I was not comfortable discussing the details of my sister's suicide with complete strangers, but I soon found that talking with other survivors and listening to their stories helped me to better understand the despair that Margot experienced in the last years of her life, what Dr. Shneidman has described as "psych-ache." The sessions brought comfort, indeed healing, and allowed me to get on with my life.
In short order I was asked to train as a volunteer co-facilitator for Survivor After Suicide groups and found myself working with Norm. He was the most compassionate listener I've ever encountered. He had a preternatural calm. He allowed for silences to stretch, knowing that pauses were necessary amid the emotional morass. He understood that his place was not to preach or judge, but to provide survivors with a safe haven to vent, to cry, to curse, to collapse.
He'd often begin a session with a question: "So, how was your week?," and not say another word until 90 minutes had passed and boxes of tissues had been demolished, when he'd glance at the clock and say, "Well, I'm sorry but we'll have to wrap this up until next week."

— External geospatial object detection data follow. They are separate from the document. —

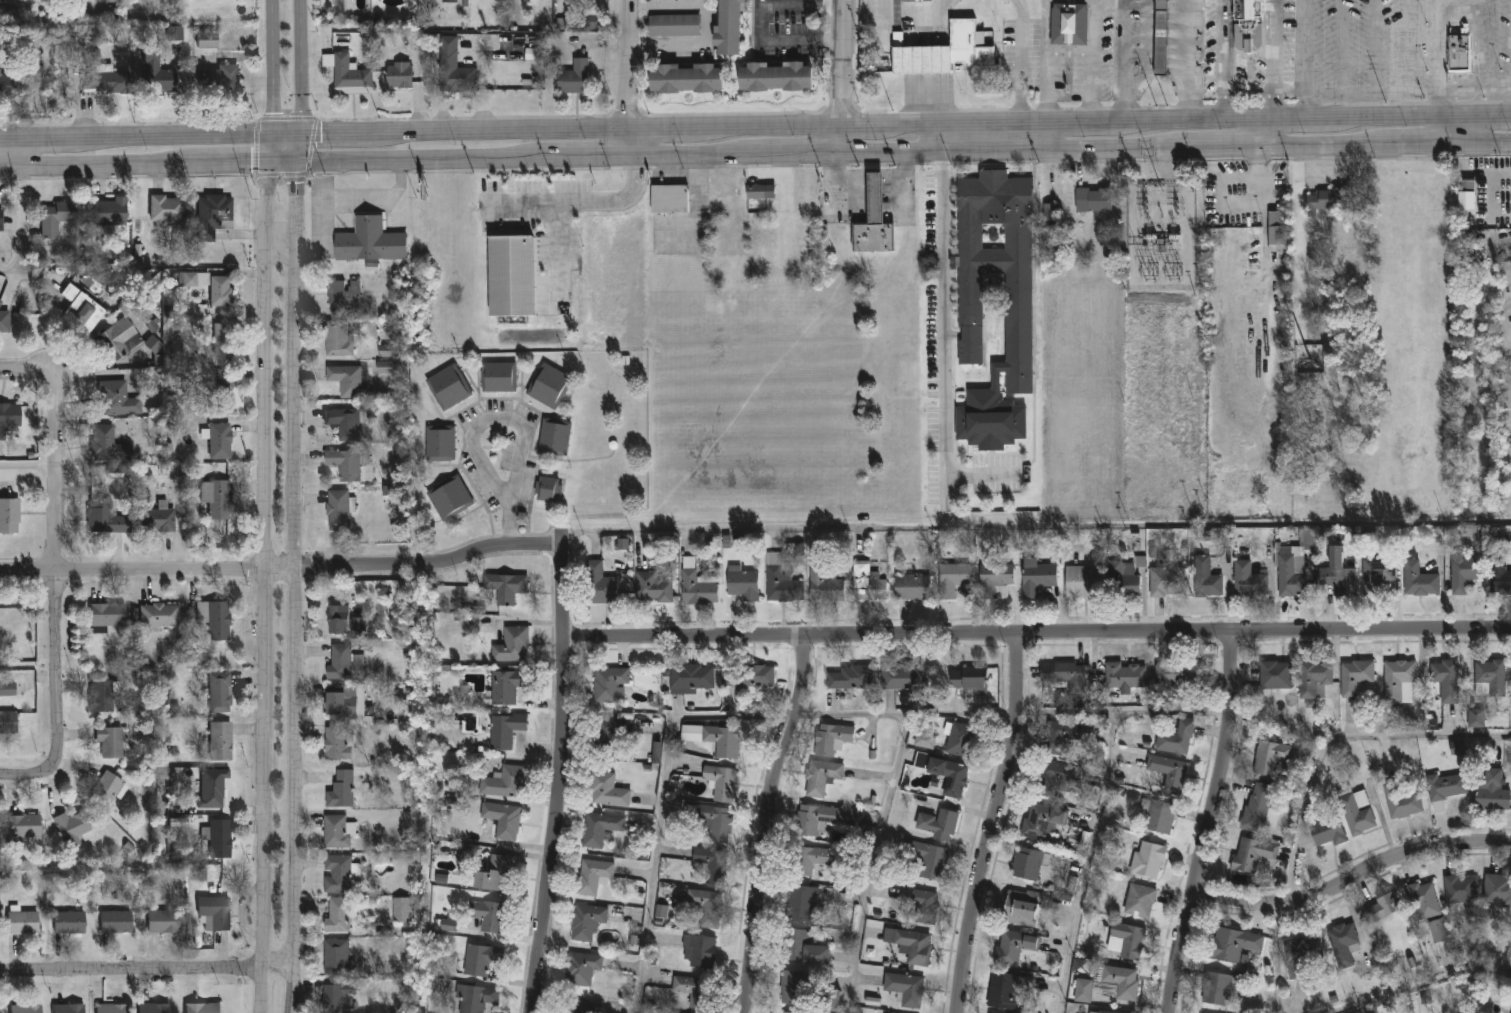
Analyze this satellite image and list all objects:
building: (452, 0)
building: (915, 1)
road: (934, 14)
building: (590, 22)
road: (708, 24)
road: (760, 24)
building: (1067, 24)
building: (675, 26)
building: (728, 26)
building: (1246, 26)
building: (175, 33)
building: (1161, 37)
building: (210, 38)
road: (1483, 45)
road: (1410, 47)
road: (1305, 48)
road: (1342, 48)
road: (1377, 48)
building: (1457, 48)
building: (947, 51)
parking lot: (1394, 51)
road: (1225, 59)
road: (1020, 60)
road: (1047, 60)
road: (1186, 60)
road: (1095, 61)
road: (1276, 61)
road: (1440, 61)
road: (1141, 62)
road: (272, 66)
road: (299, 66)
building: (457, 68)
building: (219, 72)
building: (103, 73)
building: (351, 74)
building: (403, 74)
building: (159, 75)
building: (774, 75)
road: (840, 76)
building: (572, 77)
road: (628, 77)
building: (685, 77)
building: (5, 80)
road: (1476, 91)
road: (1250, 92)
road: (1359, 96)
road: (1306, 108)
road: (1442, 117)
road: (1275, 118)
road: (905, 124)
traffic signals: (300, 133)
traffic signals: (272, 134)
road: (150, 136)
road: (1476, 141)
road: (1415, 142)
road: (1323, 144)
road: (1221, 145)
road: (298, 146)
road: (270, 147)
road: (1009, 149)
road: (796, 152)
road: (693, 154)
road: (590, 155)
road: (410, 157)
traffic signals: (268, 160)
traffic signals: (297, 160)
road: (238, 161)
road: (103, 164)
road: (1162, 165)
road: (1261, 175)
building: (761, 191)
road: (339, 195)
road: (868, 196)
building: (666, 198)
building: (1091, 199)
building: (1324, 201)
road: (585, 202)
building: (169, 209)
building: (113, 210)
building: (1465, 210)
building: (216, 214)
building: (1050, 215)
building: (58, 216)
building: (2, 219)
building: (871, 220)
parking lot: (540, 222)
road: (20, 227)
building: (1276, 229)
building: (373, 241)
road: (282, 254)
building: (995, 268)
building: (511, 276)
building: (194, 279)
road: (1154, 281)
building: (223, 290)
building: (347, 295)
building: (1, 302)
building: (84, 307)
road: (945, 317)
building: (6, 321)
building: (120, 339)
building: (226, 339)
building: (341, 339)
building: (388, 350)
building: (385, 368)
road: (31, 369)
building: (502, 376)
building: (351, 379)
building: (549, 385)
building: (452, 386)
building: (225, 387)
building: (120, 398)
road: (476, 415)
building: (10, 417)
building: (348, 422)
building: (555, 437)
building: (222, 440)
building: (443, 443)
building: (110, 444)
building: (350, 463)
building: (1472, 463)
road: (30, 465)
building: (548, 489)
building: (219, 497)
building: (453, 498)
building: (342, 509)
building: (10, 515)
building: (109, 517)
building: (161, 518)
road: (59, 565)
building: (1293, 565)
road: (285, 569)
building: (1464, 572)
building: (1337, 574)
building: (1374, 574)
building: (1498, 574)
building: (1035, 577)
building: (951, 578)
building: (1123, 578)
building: (1204, 578)
building: (996, 579)
building: (1417, 579)
building: (1248, 580)
building: (779, 581)
building: (1081, 581)
building: (1164, 581)
building: (822, 582)
building: (866, 583)
building: (598, 584)
building: (741, 584)
building: (695, 585)
road: (266, 586)
road: (296, 586)
building: (911, 586)
building: (509, 587)
building: (653, 588)
building: (162, 614)
building: (109, 615)
building: (218, 618)
building: (348, 621)
road: (1038, 634)
building: (515, 645)
building: (346, 662)
building: (1177, 673)
building: (1510, 673)
building: (1123, 675)
building: (1063, 676)
building: (743, 677)
building: (1273, 677)
building: (1354, 677)
building: (689, 678)
building: (850, 678)
building: (902, 678)
building: (967, 679)
building: (1312, 679)
building: (1489, 679)
building: (1445, 680)
building: (1397, 681)
building: (609, 683)
building: (510, 686)
building: (7, 688)
building: (222, 691)
building: (105, 694)
building: (349, 701)
road: (904, 712)
building: (1475, 718)
building: (9, 722)
building: (508, 730)
building: (608, 734)
building: (1056, 737)
road: (1335, 737)
building: (1175, 738)
building: (830, 739)
building: (958, 739)
building: (925, 740)
building: (113, 741)
building: (224, 741)
building: (721, 742)
building: (341, 743)
building: (1458, 748)
building: (1269, 757)
building: (921, 760)
building: (1167, 772)
road: (36, 774)
building: (947, 776)
building: (820, 777)
road: (561, 779)
building: (1050, 779)
building: (507, 782)
building: (719, 782)
building: (213, 787)
building: (111, 788)
building: (1443, 789)
building: (344, 790)
building: (606, 790)
building: (1491, 792)
building: (1400, 803)
road: (658, 807)
building: (1255, 808)
road: (1100, 809)
building: (1356, 813)
building: (1156, 816)
building: (820, 819)
building: (506, 820)
building: (710, 821)
building: (1041, 821)
road: (767, 822)
road: (994, 823)
road: (1207, 823)
building: (937, 824)
building: (25, 826)
building: (76, 828)
building: (600, 829)
building: (1326, 830)
building: (340, 831)
building: (221, 838)
building: (1253, 856)
building: (926, 858)
building: (811, 859)
building: (1147, 860)
road: (874, 862)
building: (1028, 863)
building: (710, 864)
building: (343, 874)
building: (500, 874)
building: (592, 876)
road: (1353, 878)
building: (1497, 890)
building: (1458, 891)
building: (1138, 901)
building: (1421, 901)
building: (800, 904)
building: (920, 904)
building: (706, 907)
building: (1020, 907)
building: (1382, 908)
building: (405, 910)
building: (661, 911)
building: (218, 913)
building: (341, 915)
building: (493, 915)
building: (25, 921)
building: (72, 921)
building: (166, 921)
building: (587, 921)
building: (119, 922)
building: (449, 924)
building: (1437, 931)
building: (1127, 940)
building: (1342, 942)
building: (1231, 945)
building: (912, 947)
building: (1013, 947)
building: (800, 948)
building: (697, 951)
building: (1300, 953)
building: (341, 958)
building: (484, 960)
building: (580, 968)
road: (147, 969)
building: (1120, 982)
building: (792, 987)
road: (1424, 987)
building: (903, 989)
building: (1216, 989)
building: (1005, 990)
building: (693, 991)
building: (1081, 991)
building: (340, 996)
building: (477, 998)
building: (826, 1001)
building: (206, 1007)
building: (581, 1007)
building: (69, 1008)
building: (157, 1008)
building: (26, 1009)
building: (785, 1012)
building: (1099, 1012)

I could readily gauge the groups' effectiveness through body posture and facial expressions. In week one survivors entered the room hunched over and scarcely able to speak. Eight weeks later, there were still tears -- always tears -- but also smiles and hugs. People discovered that while their lives were forever altered and their hearts scarred, they had survived. They discovered that they were stronger than they knew.
The cumulative effect, group after group, year after year, was awesome to behold. The stifling stigma of suicide lessened as one survivor after another re-engaged with the world. As a group survivors became a small, yet powerfully effective force in combatting the stigma of mental illness and suicide.
Norm watched this development with undisguised glee. He had helped create the modern study of suicide with his colleagues and now, with survivors as an important linchpin, he had seeded a populist movement.
He never took credit for this, allowing that he had simply listened to the voices, to the needs, of survivors. Unless I happened to mention his background during a group session, few people realized that he was a world-renown psychologist. He was, well, "Norm." (I should mention here that he was not paid for this. He probably "worked" for 20 years with survivors without receiving a penny.)
Until his health worsened, Norm continued to participate in these survivor groups. He attended events for survivors, greeting myriad friends with his unassuming charm. Always he listened, but he was never silent about his own life: when asked, he talked about his wife Pearl; his love of tennis; the weekly lunch dates he maintained with a crew of pals.
His legacy - and that of the original founders -- lives on. The LASPC is now part of Didi Hirsch Mental Health Services, based in Culver City, including the 24-hour suicide hotline, where the study of suicide and suicide prevention continues apace. Survivor After Suicide groups have become commonplace across the country and the world. Those of us fortunate enough to have known and worked with Norm, those of us who called him friend, will miss him dearly.